# Data records
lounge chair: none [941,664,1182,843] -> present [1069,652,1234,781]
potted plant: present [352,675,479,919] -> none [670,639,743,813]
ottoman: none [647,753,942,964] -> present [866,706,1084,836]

--

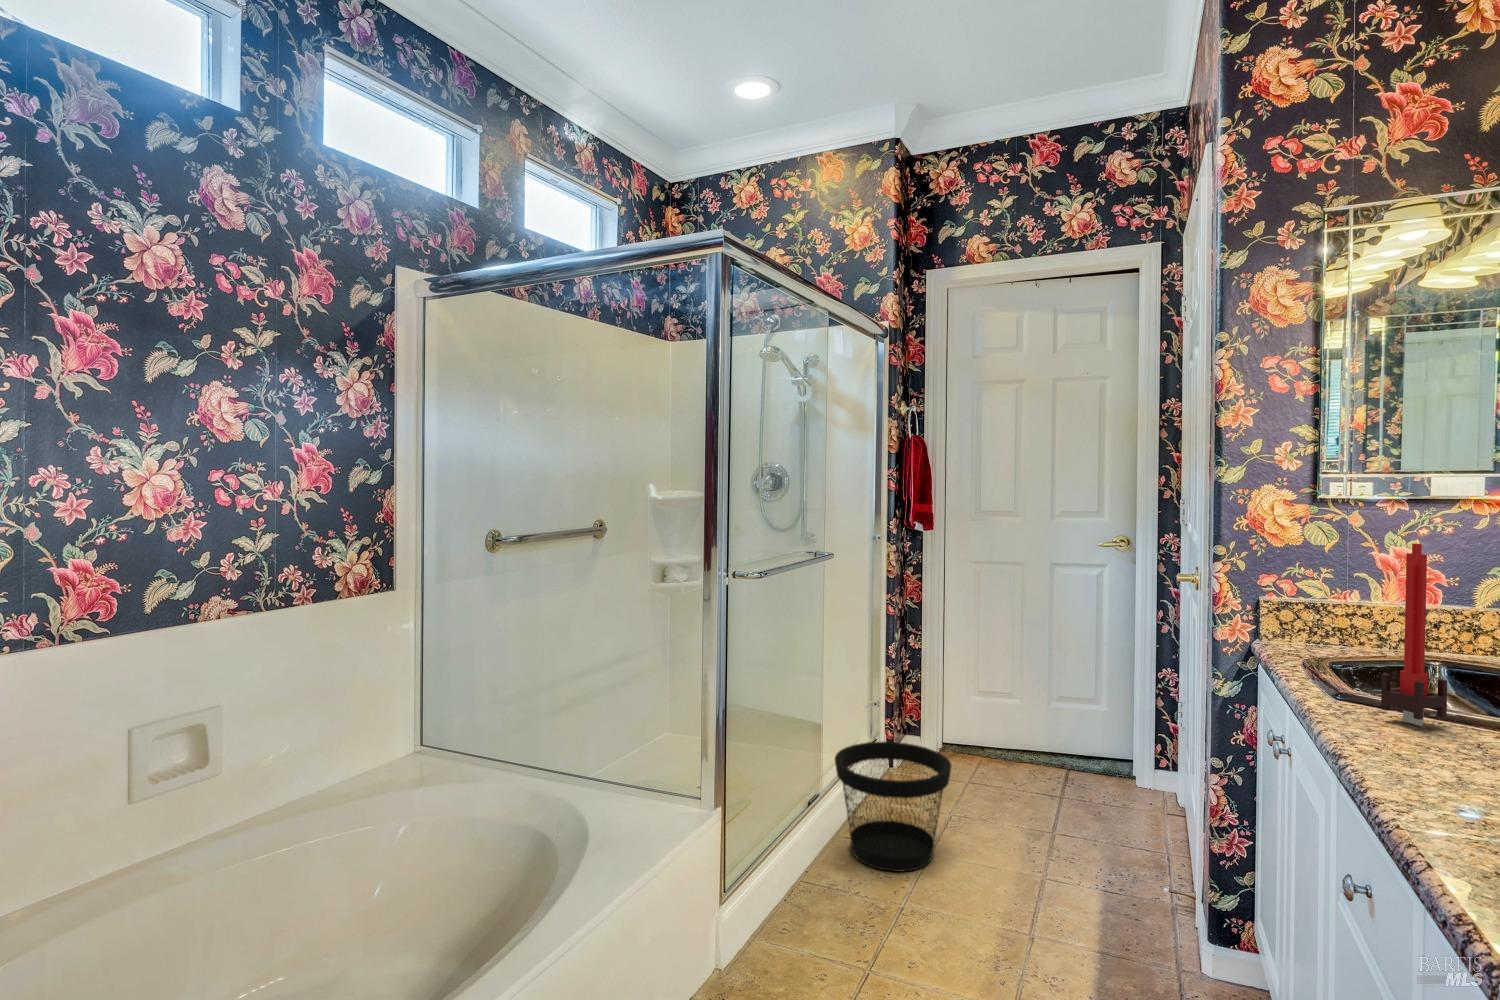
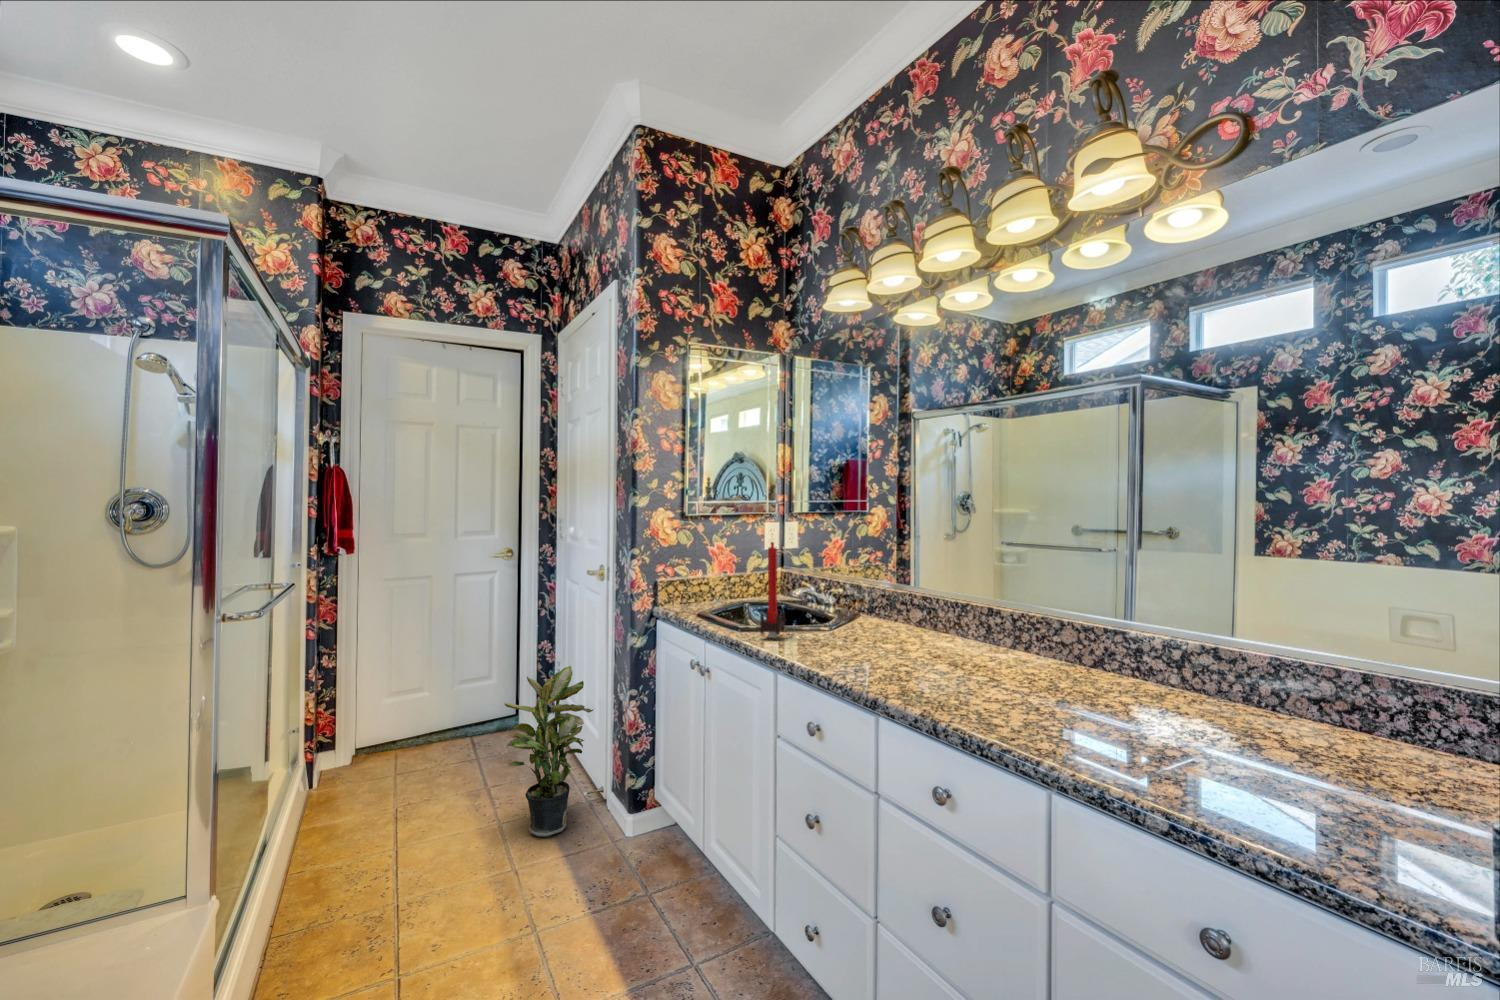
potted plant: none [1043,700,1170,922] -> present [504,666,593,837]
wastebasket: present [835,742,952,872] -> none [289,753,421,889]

* * *

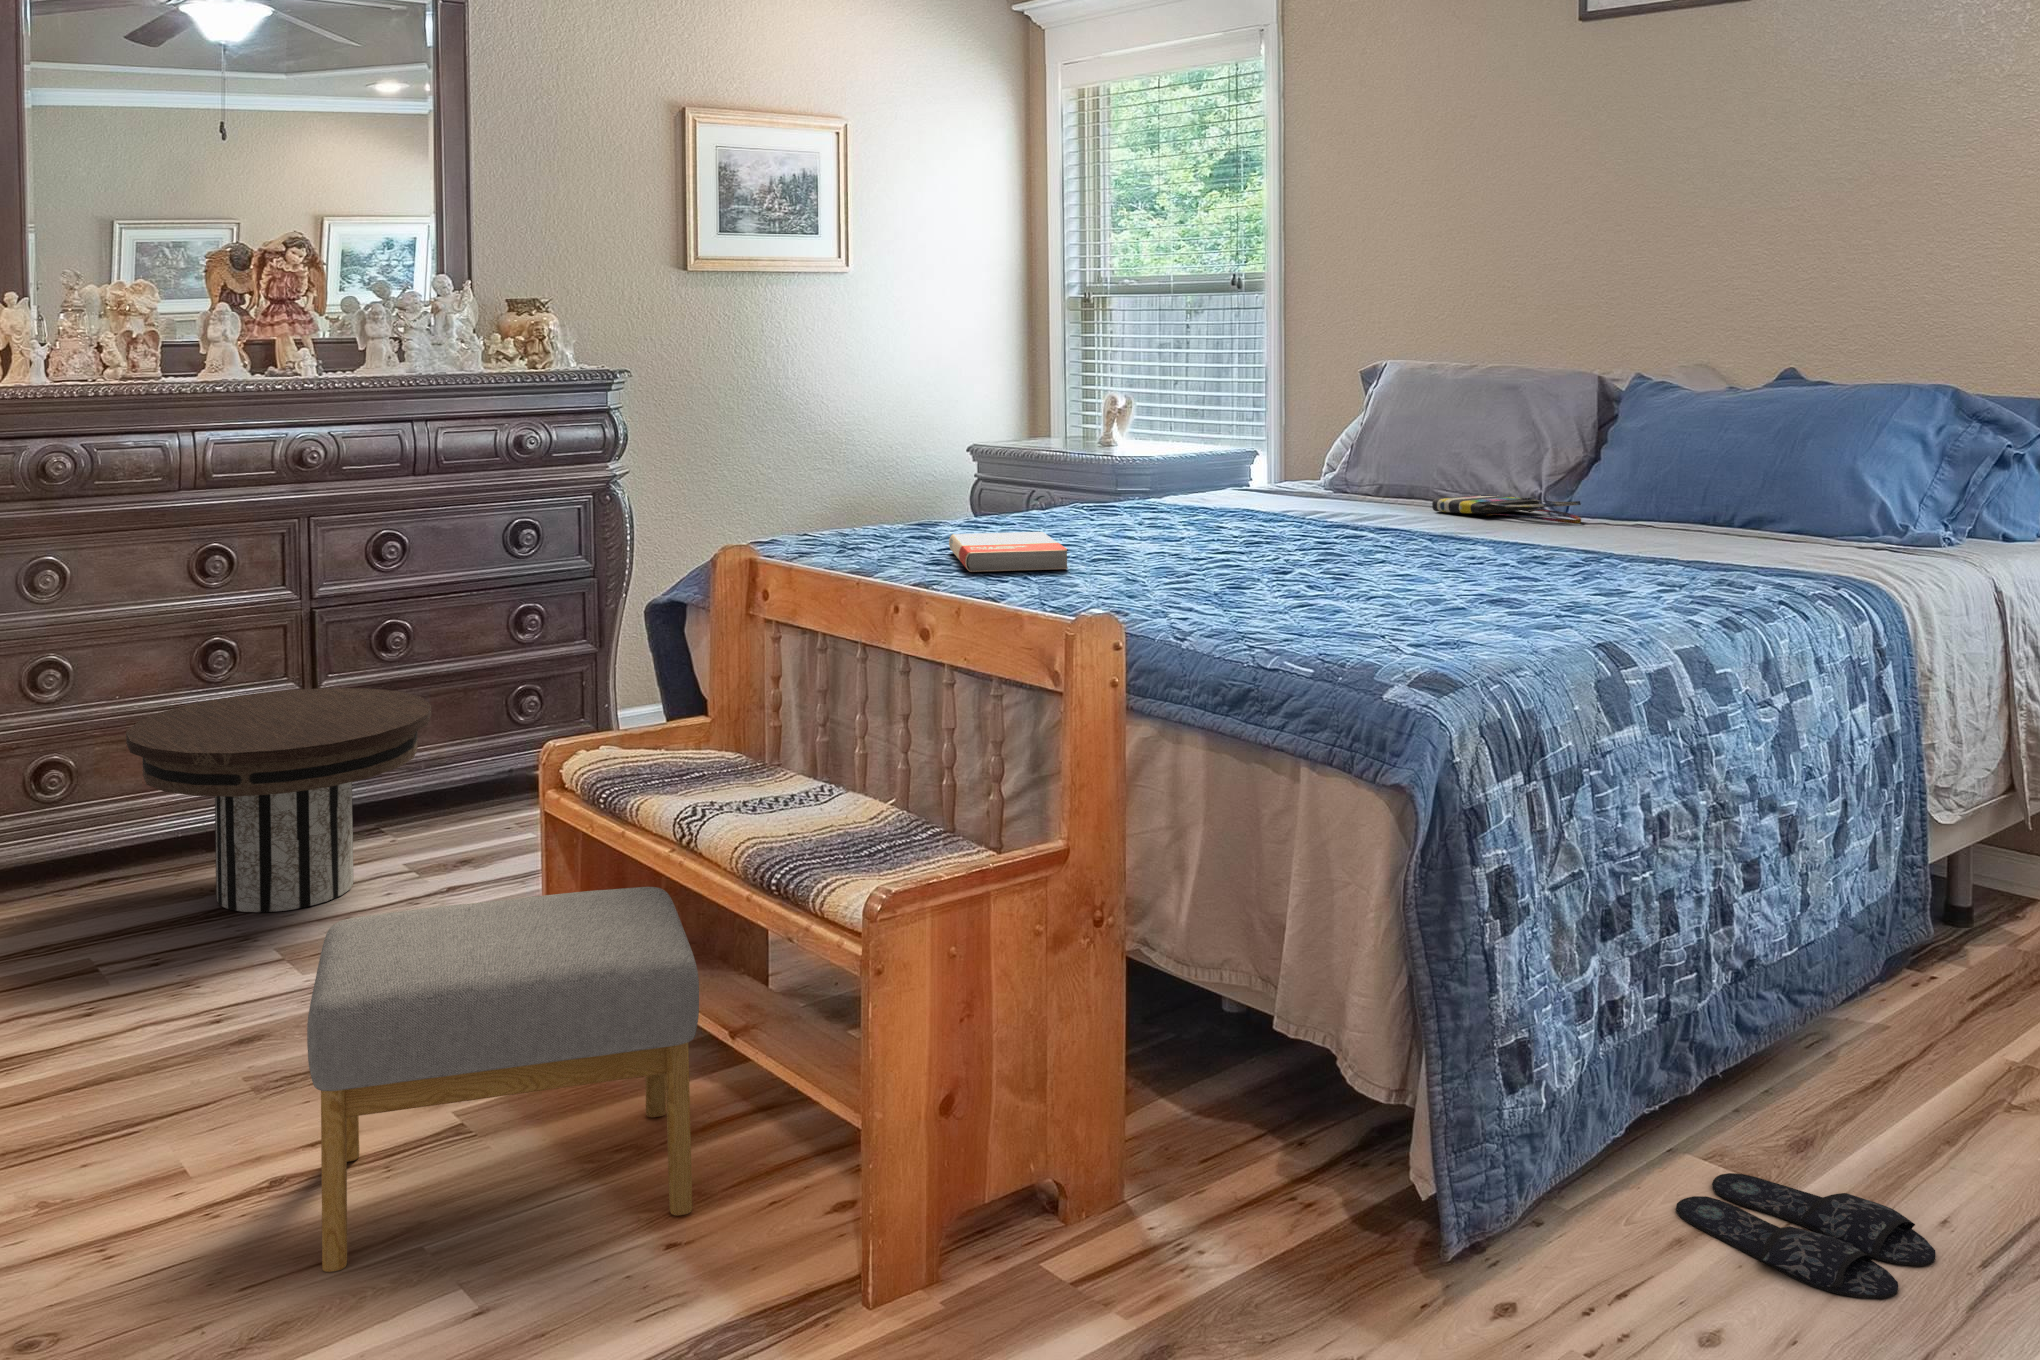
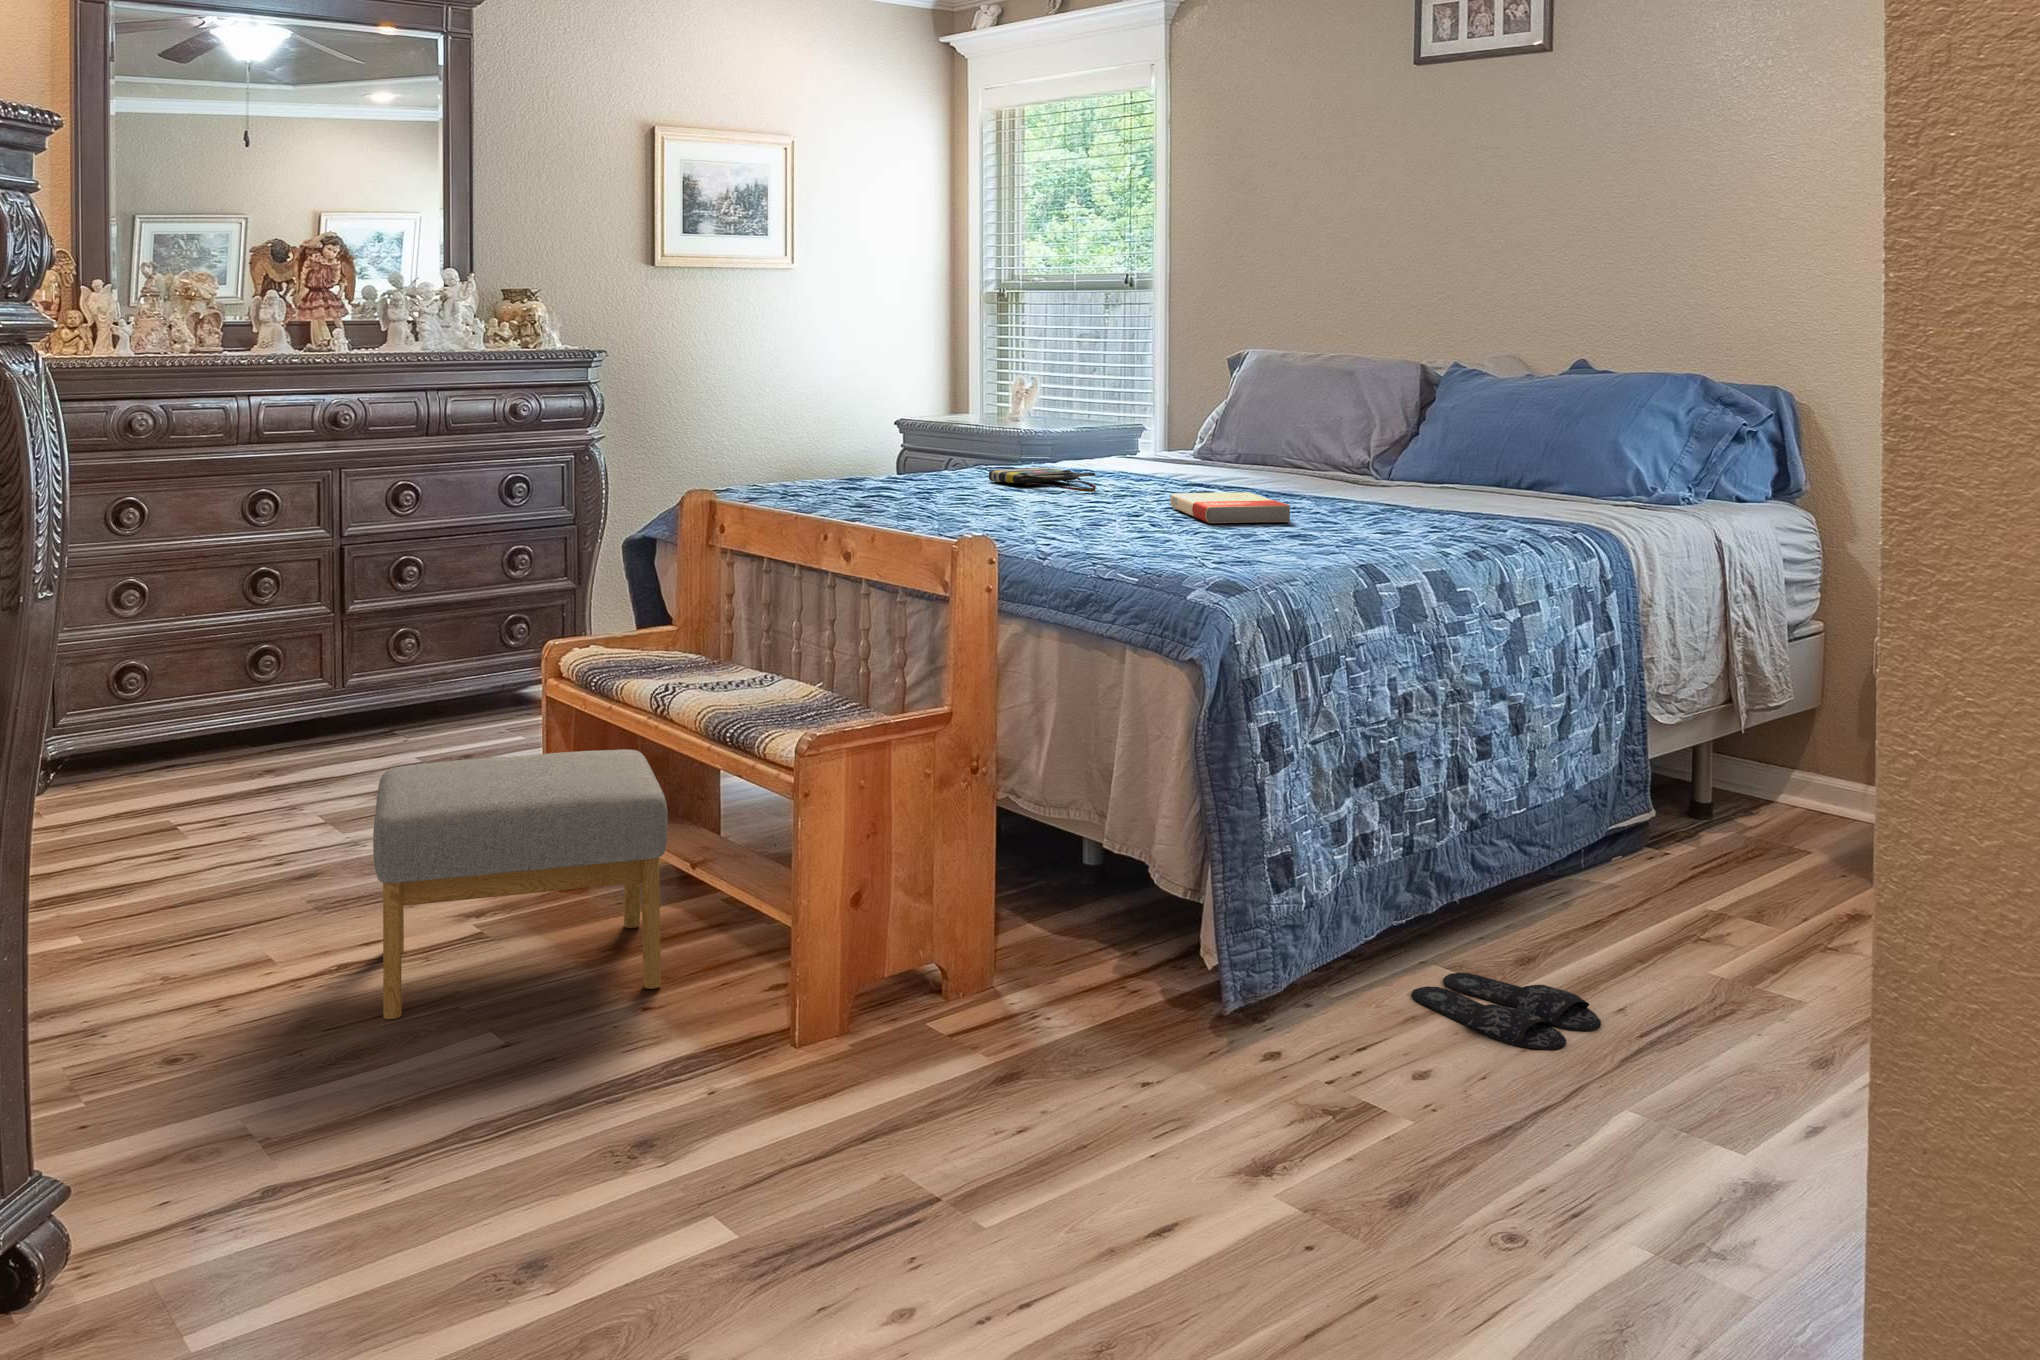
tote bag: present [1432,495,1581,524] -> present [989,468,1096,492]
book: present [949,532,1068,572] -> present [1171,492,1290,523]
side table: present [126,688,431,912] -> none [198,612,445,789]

# Brief
Could you restate, word for word, the lines above from the one with "book: present [949,532,1068,572]" to the one with "side table: present", both included?

# Response area
book: present [949,532,1068,572] -> present [1171,492,1290,523]
side table: present [126,688,431,912] -> none [198,612,445,789]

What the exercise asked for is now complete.